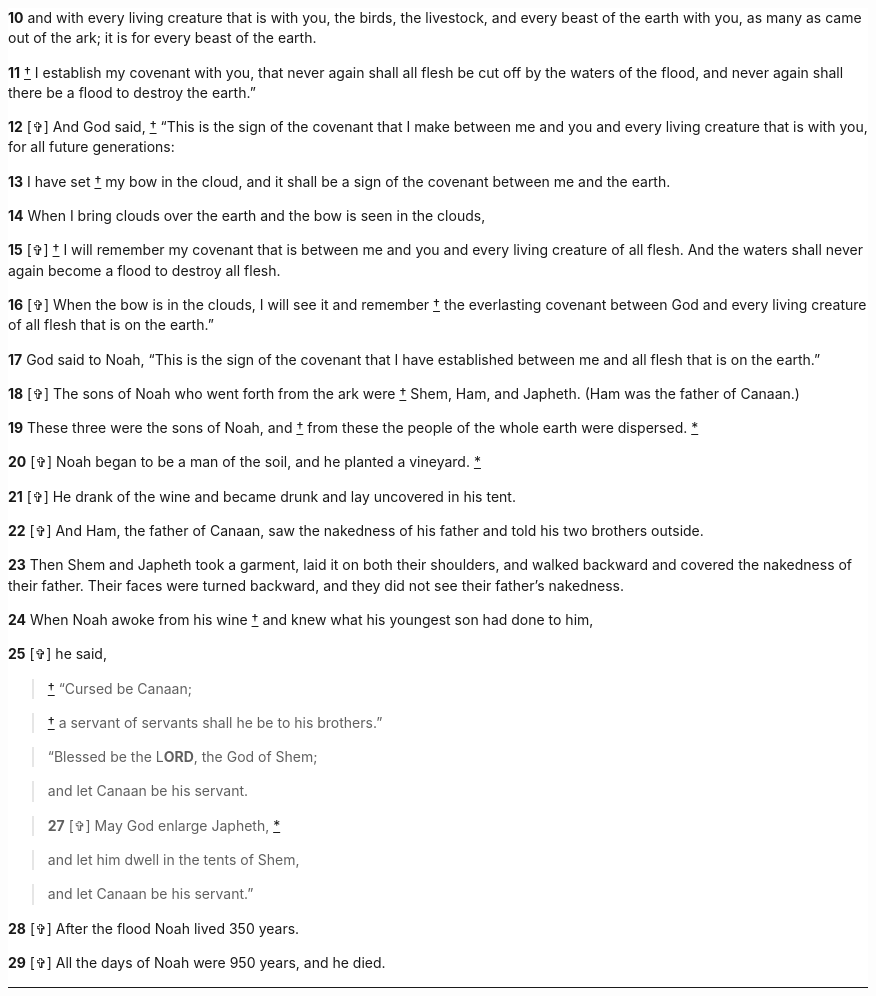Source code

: **10**  and with every living creature that is with you, the birds, the livestock, and every beast of the earth with you, as many as came out of the ark; it is for every beast of the earth.

**11**  [†](#Gn_CR158) I establish my covenant with you, that never again shall all flesh be cut off by the waters of the flood, and never again shall there be a flood to destroy the earth.”

**12** [✞] And God said, [†](#Gn_CR159) “This is the sign of the covenant that I make between me and you and every living creature that is with you, for all future generations:

**13**  I have set [†](#Gn_CR160) my bow in the cloud, and it shall be a sign of the covenant between me and the earth.

**14**  When I bring clouds over the earth and the bow is seen in the clouds,

**15** [✞] [†](#Gn_CR161) I will remember my covenant that is between me and you and every living creature of all flesh. And the waters shall never again become a flood to destroy all flesh.

**16** [✞] When the bow is in the clouds, I will see it and remember [†](#Gn_CR162) the everlasting covenant between God and every living creature of all flesh that is on the earth.”

**17**  God said to Noah, “This is the sign of the covenant that I have established between me and all flesh that is on the earth.”

**18** [✞] The sons of Noah who went forth from the ark were [†](#Gn_CR163) Shem, Ham, and Japheth. (Ham was the father of Canaan.)

**19**  These three were the sons of Noah, and [†](#Gn_CR164) from these the people of the whole earth were dispersed. [*](#Gn_NC48)

**20** [✞] Noah began to be a man of the soil, and he planted a vineyard. [*](#Gn_NC49)

**21** [✞] He drank of the wine and became drunk and lay uncovered in his tent.

**22** [✞] And Ham, the father of Canaan, saw the nakedness of his father and told his two brothers outside.

**23**  Then Shem and Japheth took a garment, laid it on both their shoulders, and walked backward and covered the nakedness of their father. Their faces were turned backward, and they did not see their father’s nakedness.

**24**  When Noah awoke from his wine [†](#Gn_CR165) and knew what his youngest son had done to him,

**25** [✞] he said,

> [†](#Gn_CR166) “Cursed be Canaan;

  > [†](#Gn_CR167) a servant of servants shall he be to his brothers.”

> “Blessed be the L**ORD**, the God of Shem;

  > and let Canaan be his servant.

> **27** [✞] May God enlarge Japheth, [*](#Gn_NC50)

  > and let him dwell in the tents of Shem,

  > and let Canaan be his servant.”

**28** [✞] After the flood Noah lived 350 years.

**29** [✞] All the days of Noah were 950 years, and he died.

---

----------

> **DESCRIPTION OF THE TASK**
Produce the lines from the first line of the entries through the line that contains "God said to", exactly, leaving the pictures behind.

> **WRITTEN SOLUTION**
Source code

: **10**  and with every living creature that is with you, the birds, the livestock, and every beast of the earth with you, as many as came out of the ark; it is for every beast of the earth.

**11**  [†](#Gn_CR158) I establish my covenant with you, that never again shall all flesh be cut off by the waters of the flood, and never again shall there be a flood to destroy the earth.”

**12** [✞] And God said, [†](#Gn_CR159) “This is the sign of the covenant that I make between me and you and every living creature that is with you, for all future generations:

**13**  I have set [†](#Gn_CR160) my bow in the cloud, and it shall be a sign of the covenant between me and the earth.

**14**  When I bring clouds over the earth and the bow is seen in the clouds,

**15** [✞] [†](#Gn_CR161) I will remember my covenant that is between me and you and every living creature of all flesh. And the waters shall never again become a flood to destroy all flesh.

**16** [✞] When the bow is in the clouds, I will see it and remember [†](#Gn_CR162) the everlasting covenant between God and every living creature of all flesh that is on the earth.”

**17**  God said to Noah, “This is the sign of the covenant that I have established between me and all flesh that is on the earth.”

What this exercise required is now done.